Ratings and Overall Comments  1 (worst)- 5 (best):
4 stars
4 stars
Service and Attitude
5 stars
Environmental Sensitivity  
Dive Operation
5 stars  
Shore Diving  

Overall Rating

Value for $$
5 stars    
5 stars   
5 stars    
Boat recently refurbished.  Not a complete dry dock, but all mechanicals in
good shape and cosmetically nice as well.  Food decent to good.  Crew
always enthusiastic, always helpful, especially Kelly and Yuki. 

          Star Dancer follows a fairly rigid schedule.  First dive is at
6:30, and divers are asked to limit their dives to 60 minutes so that the
kitchen staff can keep on schedule in serving hot breakfasts.  Second dive
was at 9:00.  Third Dive was at 11:30.  Lunch was followed by a break until
3:30 when we would make our fourth dive.  Night dive was at 6:30 with
another request that divers limit themselves to 60 minutes so the kitchen
staff could serve dinner.  A couple of nights, dives were particularly
interesting and ran longer with no complaints.

	Two dive guides were in the water on every dive.  Generally, either Kelly,
the New Zealand born cruise director, or Yuki, a Japanese born instructor
and videographer, would join either Joe or Martin, both PNG natives.  The
guiding was not exactly organized, and we would often lose the guides only
to find them later.  Sometimes, it was my sense that Kelly and Yuki didnt
necessarily know the sites that well.  But both had good eyes and were
always pointing out something interesting.  Martin and Joe both seemed to
gain in enthusiasm as a dive went on.  At the end of a given dive, they
could always be counted on to spot something worth seeing.  

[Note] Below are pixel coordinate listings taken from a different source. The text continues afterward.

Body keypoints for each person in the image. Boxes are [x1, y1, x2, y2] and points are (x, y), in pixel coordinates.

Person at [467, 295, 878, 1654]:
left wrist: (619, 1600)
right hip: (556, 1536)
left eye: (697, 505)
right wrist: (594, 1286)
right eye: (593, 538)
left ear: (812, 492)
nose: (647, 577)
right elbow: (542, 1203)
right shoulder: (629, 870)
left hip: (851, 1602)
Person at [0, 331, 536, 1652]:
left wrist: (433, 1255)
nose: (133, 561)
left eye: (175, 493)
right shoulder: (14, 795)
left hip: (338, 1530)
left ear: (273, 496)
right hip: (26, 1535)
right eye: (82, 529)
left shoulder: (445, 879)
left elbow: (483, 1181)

	Our itinerary began in Kimbe Bay, then moved to Fathers Reef (a submerged
reef system well offshore, then to the Bainings Islands and finally on to
the Rabaul area.  Each had something a little different.  Kimbe Bay is lush
coral, huge seafans and barrel sponges.  Fish life is plentiful though not
overwhelming.  This is wide-angle, reef-scene paradise.  A few sites, like
Bradford Shoals, offered a good amount of action, with jacks, tuna and the
occasional shark feeding in the current.  We had dove this same site with
Walindi but had seen nowhere near as much action.  I ascribed it to timing.
 On Star Dancer, we were in the water at 6:30 watching the dawn feeding,
while with Walindis 1 ½ hour boat ride to the site, we didnt hit
the water until 9:30.  On the whole, we saw more fish with Star Dancer
while diving  many of the same sites we dove with Walindi.  

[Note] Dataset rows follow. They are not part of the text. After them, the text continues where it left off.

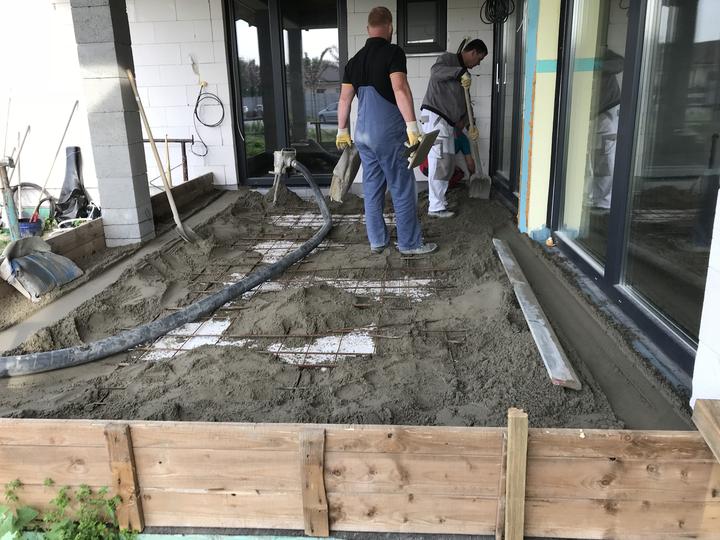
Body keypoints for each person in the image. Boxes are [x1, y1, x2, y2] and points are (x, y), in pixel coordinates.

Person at [336, 6, 436, 256]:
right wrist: (412, 126)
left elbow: (344, 100)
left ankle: (377, 241)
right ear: (390, 27)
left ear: (368, 29)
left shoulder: (354, 61)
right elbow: (400, 88)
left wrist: (341, 130)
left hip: (363, 135)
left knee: (372, 188)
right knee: (402, 187)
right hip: (387, 134)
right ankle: (409, 243)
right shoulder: (393, 52)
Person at [420, 39, 487, 217]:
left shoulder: (466, 76)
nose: (478, 63)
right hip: (435, 116)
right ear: (472, 52)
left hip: (447, 122)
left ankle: (439, 202)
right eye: (479, 59)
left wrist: (470, 124)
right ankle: (435, 207)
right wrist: (459, 73)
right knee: (440, 161)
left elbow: (465, 103)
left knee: (447, 163)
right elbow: (435, 72)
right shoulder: (447, 59)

	After, Kimbe Bay came Fathers Reef.  Our first dive there was Killibobs
Knob, an exposed pinnacle patrolled by grey reef and white tip sharks.  The
dive was done as a feed, and the sharks didnt disappoint.  The white tips
were exceedingly bold bumping into divers as they rushed to the bait box. 
The grey reefs were more reticent, keeping a bit of distance.  Jacks and a
few tuna appeared together with what appeared to be wahoo.  After a while
we drifted away to the upper part of pinnacle which was covered with hard
corals, sponges and fans, though not as lush as Kimbe Bay sites. 
Killibobs set the pattern for the Fathers Reef dives, current, lots of
fish, and often big predators, tuna or sharks, hunting.  I think I saw more
tuna at Fathers than Ive seen in any five other dive trips.

	After three days at Fathers we moved on to the Bainings where we spent a
day.   There are only a couple of sites there, and none were particularly
memorable, though none were particularly disappointing either.  From there,
we traveled to the Rabaul area.  Rabaul was to be more of a macro area. 
The Atun was a tuna boat sunk a number of years before and somewhat
encrusted.  I didnt find the macro to be great, but on our second dive
there, I put my wide angle lens back on to capture some silhouettes. 
Porkys and Hoshus offered quite a few nudibranchs and crabs, etc., but
nothing on the level of Indonesia.  The best critter diving came on the
final dive day at Vunapope jetty in Rabaul.  The sands, discarded junk and
patch reefs around the jetty offered lots of nudibranchs, banded pipefish, 
snake eels, sea snakes, crabs, and even a pair of ornate ghost pipefish
hanging around a discarded tire at 50 fsw.  It wasnt Lembeh, but, all in
all, it was pretty good diving.\

   All in all, a great trip.  Highly recommended.